As other sections of this website mention, it is recommended that you speak to a trusted adult about how you feel – someone who can support you to seek professional help if needed. As well as family and friends, you could also speak to your GP, or a school nurse, or teacher/lecturer. Some young people will need support from mental health professionals such as Child and Adolescent Mental Health Services (CAMHS).

However, there are some steps that we can all take to benefit our emotional and physical health, and which can reduce the likelihood of experiencing longer periods of feeling low.

Stay active

Stay Active and take part in activities you would usually enjoy. This may be socialising and connecting with people, activities outside of the house like seeing friends or going for a walk, or things inside the house like reading or watching a film. It is a good idea to have a mix of all three. Maintaining activities is important as they improve our mood by giving us a sense of achievement and enjoyment, as well as allowing us to feel socially connected to other people. These are all important elements of balanced mental wellbeing.

When we are feeling low, we often want to avoid these things,but whilst this can sometimes give short term relief it can also mean that we no longer benefit from the positives we used to get from them. It can therefore help to actively plan in activities across each week to encourage ourselves to actually do them. It may help to write them down or involve other people in supporting you to achieve these goals that you set for yourself.

It is really important to keep in a routine with attending school, college or work.  Sometimes, when we are low we can predict that something will be unpleasant or harder than it is. Even if you don’t enjoy an activity, or you are having a tough time there, it still might help distract you from your worries for a while and it will mean that you don’t have to worry about catching up with work or friends later on top of your existing concerns.

Look after yourself physically

It can feel difficult to look after ourselves when we are feeling low, but not looking after our general health can in turn maintain low mood or even worsen how we feel. It therefore is really important to eat regularly and an as balanced diet as possible, to have a consistent sleep routine, and to do regular exercise. Exercise has been shown in research studies to have a significant benefit in terms of improving mood due to the endorphins that are released. If you are struggling with any of these areas, speak to your GP who should be able to advise or refer you on for additional support.

How can I cope with really difficult feelings?

Managing self-harm and suicidal thoughts and feelings.

Some young people who come to our service report difficult feelings that have become overwhelming to the extent that they self-harm or feel suicidal.
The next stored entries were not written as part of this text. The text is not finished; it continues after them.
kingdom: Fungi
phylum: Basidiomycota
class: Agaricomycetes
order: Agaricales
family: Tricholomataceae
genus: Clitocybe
If this is the case for you, it is really important not to suffer in silence. Tell a trusted adult about how you are feeling. Although it can be difficult to confide in someone about these feelings, most people find that it makes the problem seem easier to face and less scary than when they were dealing with their emotions on their own.
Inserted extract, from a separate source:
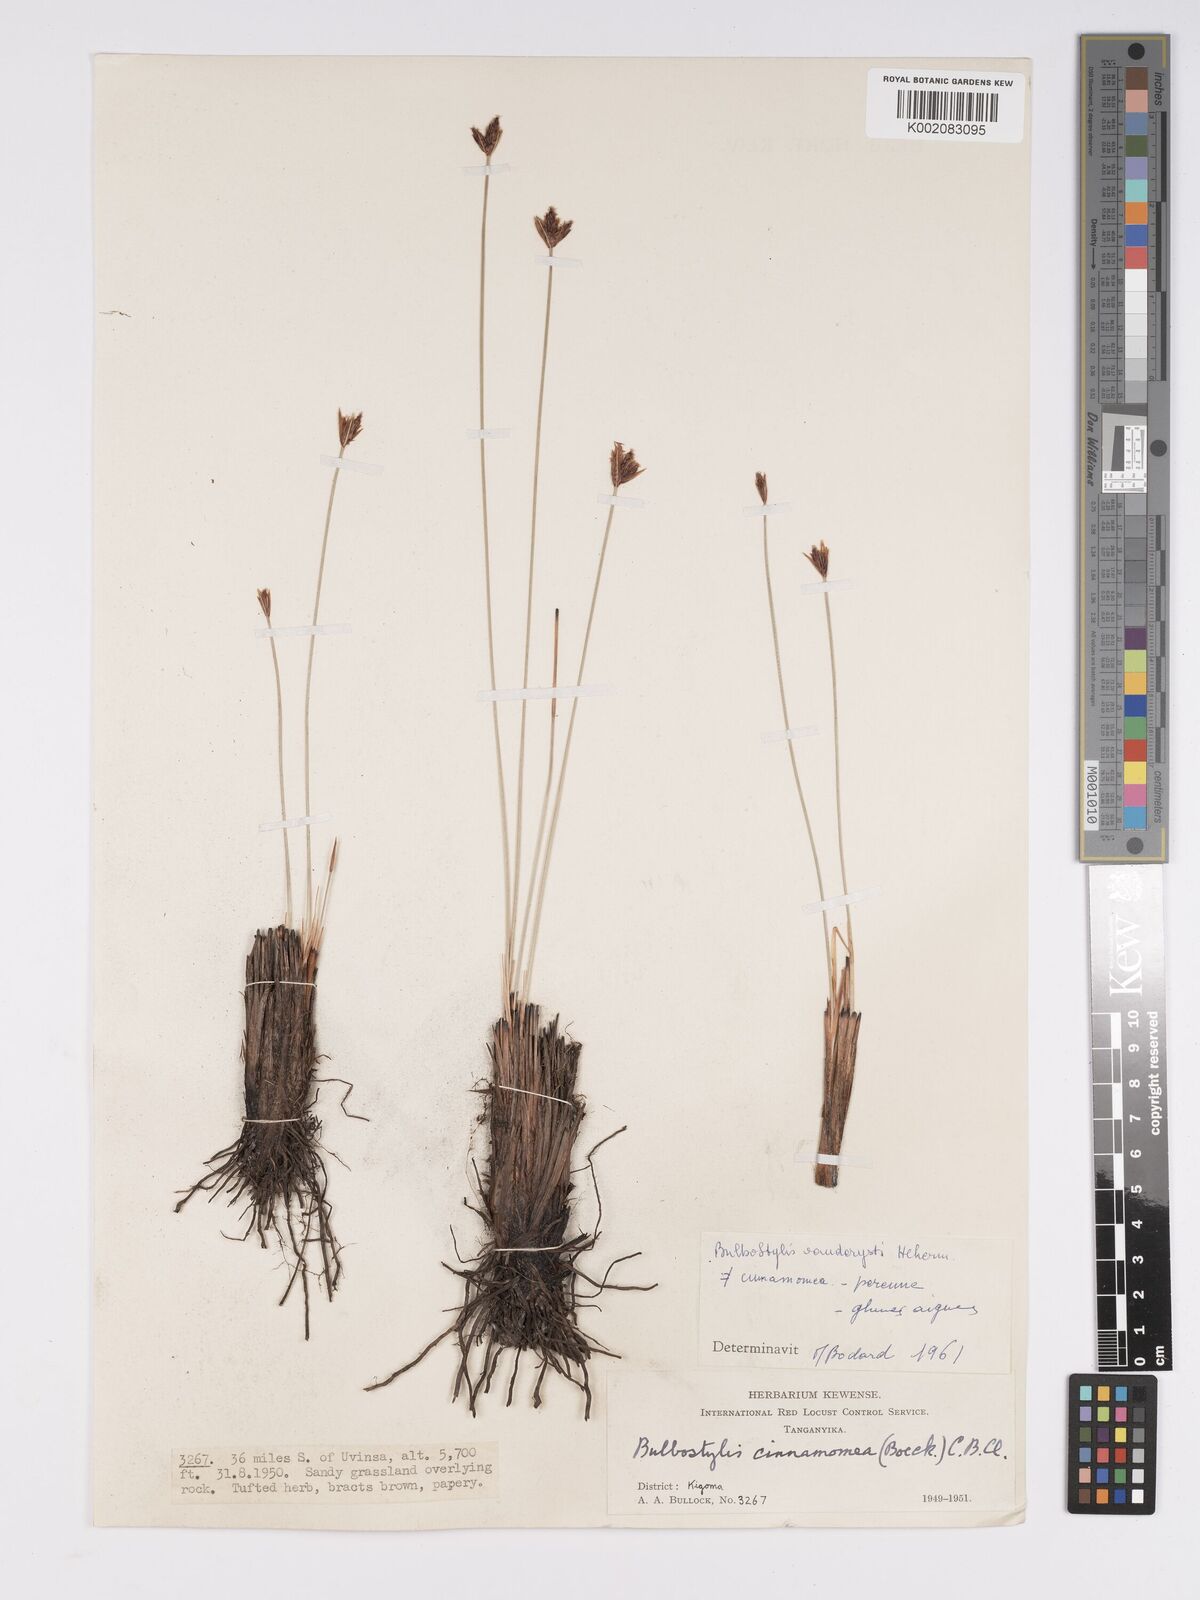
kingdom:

As mentioned in other sections of this website, your GP will be able to refer you for emotional support if this is needed, and schools/colleges also commonly have counsellors on site or can refer you to mental health services if required.

If you are already under a CAMHS team, you should get in contact with them to let them know about how you are feeling. If you are not already under CAMHS, then please contact your GP and request a referral. Local services are in the best place to you in this situation and you will need to let people know that you need their help.
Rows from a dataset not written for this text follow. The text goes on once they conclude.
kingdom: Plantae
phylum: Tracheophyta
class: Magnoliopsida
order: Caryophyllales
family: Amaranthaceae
In an emergency situation – for example, if you think that you might harm yourself (or another person) and feel unable to keep yourself safe – you can go to an Accident and Emergency Department (A&E) where you can access a crisis mental health assessment. If possible, it is recommended that you speak to your parent/s or another trusted adult before going to A&E, who ideally will be able to go with you to the hospital. You could also ask for an emergency appointment with your GP.